Fine Gael and Labour are to keep up the pressure on the Government by proposing a Dáil motion condemning its performance before the Dáil rises for the summer on Thursday. The two-day private members' motion, which also calls for an early election, is to be debated tomorrow and Wednesday. Mark Hennessy, Political Correspondent, reports.
It lists 13 alleged Government failures in areas such as crime, health, education and taxpayers' value for money.
It comes as two senior ministers accept that the Government has endured one of its most difficult chapters following the statutory rape crisis and internal Fianna Fáil and Progressive Democrat divisions.
Acknowledging the difficulties the Government was "undoubtedly having", Minister for Defence Willie O'Dea said it had endured "a troubled time" over the last two months.
Questioned about a new opinion poll, Minister of State for Children Brian Lenihan, whose political profile was sharply raised by the statutory rape crisis, said: "Yes, it's not that encouraging.
"But, again, you know, it's been a difficult month, no question about that, and we just have to pull ourselves together and get out of that," he told TV3's The Political Party.
However, Mr O'Dea, speaking after he launched a campaign to recruit more women into the Defence Forces, insisted that Fine Gael and Labour were failing to capitalise on the Government's difficulties.
"Despite the problems that the Government is undoubtedly having, the two Opposition parties who aspire to be in government don't seem to be making significant progress either."
Pointing to a fall in Labour's support, according to the Sunday Business Post/Red C poll, Mr Lenihan claimed that Labour's support was falling because of Fine Gael's "strong right-wing positions" adopted by Enda Kenny.
Key Opposition figures have expressed concern that the Government could get the opportunity to regroup over the summer following two of the worst months for the Cabinet since it returned to power in June 2002.
Describing the Government as "fractured, arrogant and tired", Fine Gael and Labour will declare that it has "lost initiative and coherence, and descended into aimless drift".
Mr Kenny last night highlighted the Supreme Court's statutory rape judgment last month when it threw out a 70-year-old law denying adults the right to claim that they did not know someone was a minor.
The Government's response, he said, had been "totally incompetent, disjointed and ill-judged".
He claimed that this proved that it was "out of touch with the concerns of ordinary families".
Labour leader Pat Rabbitte said the Government was now "battered and bruised through a combination of its own incompetence and the emergence for the first time in almost 10 years of a clear alternative government".
The latest Sunday Business Post monthly tracking poll published yesterday reported that Fianna Fáil support was down 1 percentage point to 34 percentage points, while Fine Gael held steady at 26 percentage points.
According to the Sunday Business Post/Red C poll, support for Labour has dropped by 2 percentage points to 12 percentage points.
It said the support for the Progressive Democrats remained steady at 3 percentage points.
The Fine Gael/Labour motion will be defeated.
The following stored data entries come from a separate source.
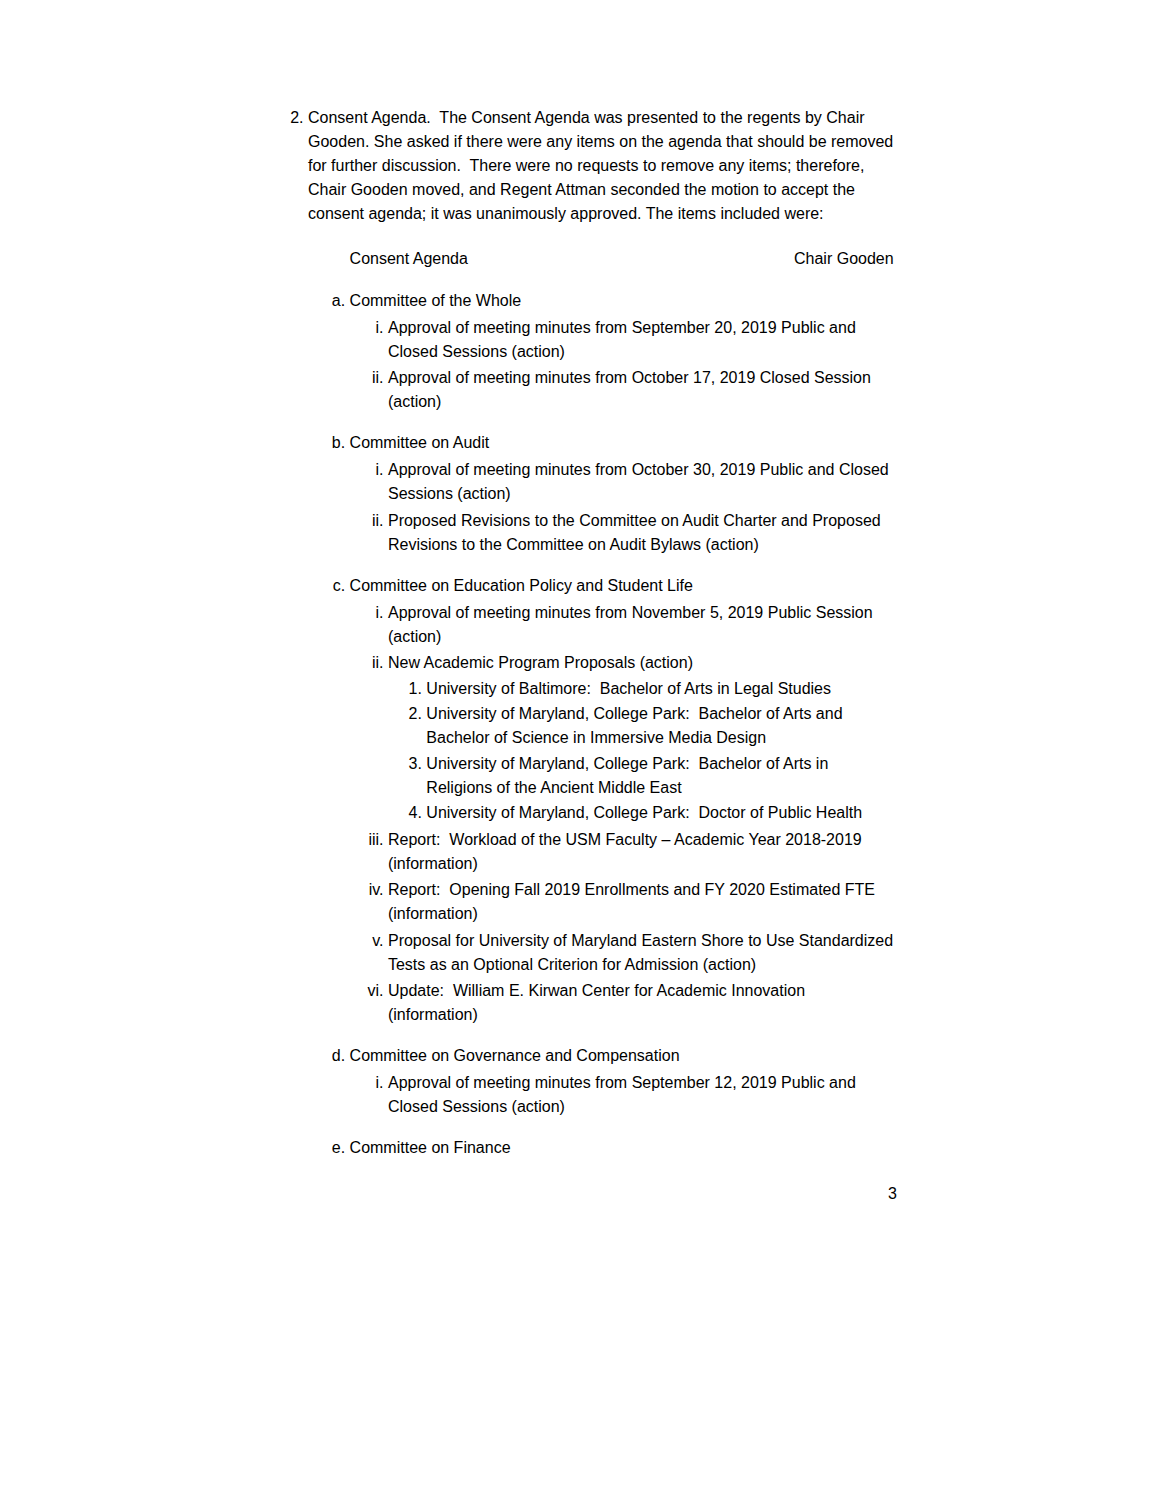Consent Agenda. The Consent Agenda was presented to the regents by Chair Gooden. She asked if there were any items on the agenda that should be removed for further discussion. There were no requests to remove any items; therefore, Chair Gooden moved, and Regent Attman seconded the motion to accept the consent agenda; it was unanimously approved. The items included were:
Consent Agenda Chair Gooden
Committee of the Whole
Approval of meeting minutes from September 20, 2019 Public and Closed Sessions (action)
Approval of meeting minutes from October 17, 2019 Closed Session (action)
Committee on Audit
Approval of meeting minutes from October 30, 2019 Public and Closed Sessions (action)
Proposed Revisions to the Committee on Audit Charter and Proposed Revisions to the Committee on Audit Bylaws (action)
Committee on Education Policy and Student Life
Approval of meeting minutes from November 5, 2019 Public Session (action)
New Academic Program Proposals (action)
University of Baltimore: Bachelor of Arts in Legal Studies
University of Maryland, College Park: Bachelor of Arts and Bachelor of Science in Immersive Media Design
University of Maryland, College Park: Bachelor of Arts in Religions of the Ancient Middle East
University of Maryland, College Park: Doctor of Public Health
Report: Workload of the USM Faculty – Academic Year 2018-2019 (information)
Report: Opening Fall 2019 Enrollments and FY 2020 Estimated FTE (information)
Proposal for University of Maryland Eastern Shore to Use Standardized Tests as an Optional Criterion for Admission (action)
Update: William E. Kirwan Center for Academic Innovation (information)
Committee on Governance and Compensation
Approval of meeting minutes from September 12, 2019 Public and Closed Sessions (action)
Committee on Finance
3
However, some interest will be shown in the voting positions of Independent TDs as this will be a guide to their future attitudes if they are re-elected in next year's election.
Although it calls for an early election, the Fine Gael/Labour motion is not a motion of no confidence since such motions can only be moved once every six months, under Oireachtas rules.
Meanwhile, senior Fianna Fáil ministers will meet backbenchers four times this month.
The backbenchers have complained that they have not had enough influence on policies yet they have had to defend them in their constituencies.
The meetings will involve Ministers Brian Cowen, Mary Hanafin, Micheál Martin, Martin Cullen, Noel Dempsey, Séamus Brennan, Mary Coughlan, Éamon Ó Cuív, Dick Roche, and Minister of State for Transport Pat "the Cope" Gallagher.